▶ [PROVIDED RECORDS]:
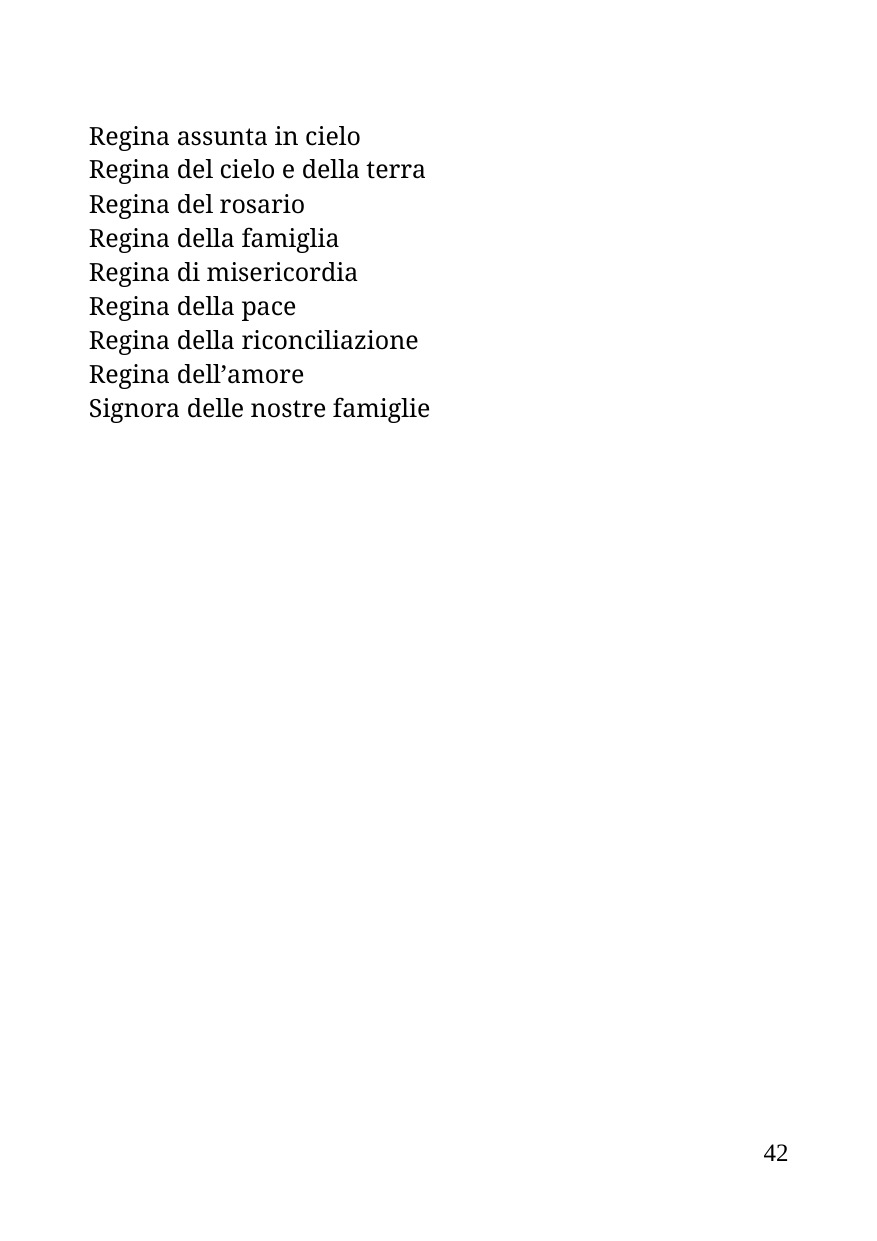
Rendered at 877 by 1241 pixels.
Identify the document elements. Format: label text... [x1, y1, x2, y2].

text Regina assunta in cielo [89, 118, 788, 152]
text Signora delle nostre famiglie [89, 391, 788, 425]
text Regina dell’amore [89, 357, 788, 391]
text Regina della riconciliazione [89, 322, 788, 357]
text Regina del cielo e della terra [89, 152, 788, 186]
text Regina di misericordia [89, 254, 788, 288]
text Regina del rosario [89, 186, 788, 220]
text Regina della pace [89, 288, 788, 322]
text Regina della famiglia [89, 220, 788, 254]
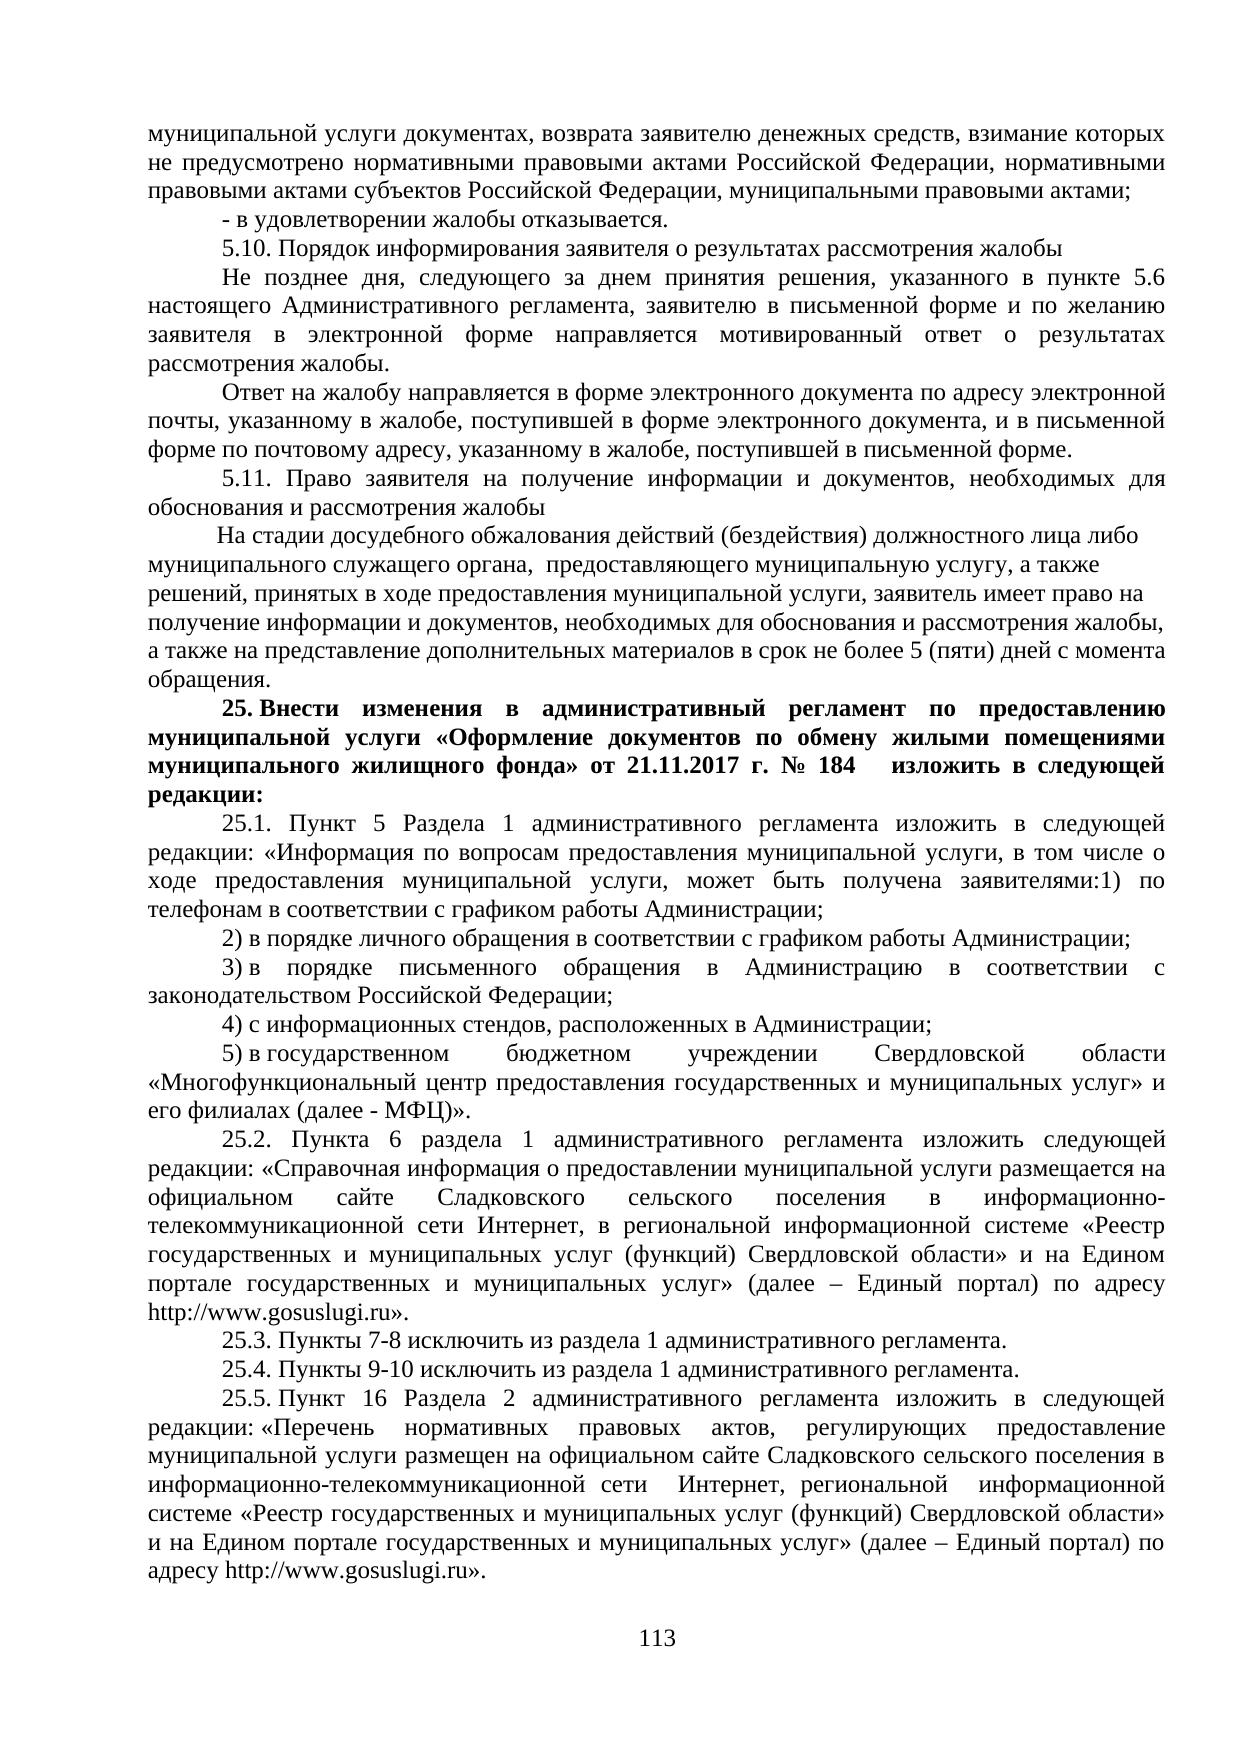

▶ [REQUEST]: Please quote the records above exactly, beginning at the line that contains "Identify the document" and ending at their last line. Leave the pictures out.

▶ [RESULT FOR THIS EXERCISE]:
Identify the document elements. Format: label text... [x1, y1, x2, y2].

text Regina assunta in cielo [89, 118, 788, 152]
text Signora delle nostre famiglie [89, 391, 788, 425]
text Regina dell’amore [89, 357, 788, 391]
text Regina della riconciliazione [89, 322, 788, 357]
text Regina del cielo e della terra [89, 152, 788, 186]
text Regina di misericordia [89, 254, 788, 288]
text Regina del rosario [89, 186, 788, 220]
text Regina della pace [89, 288, 788, 322]
text Regina della famiglia [89, 220, 788, 254]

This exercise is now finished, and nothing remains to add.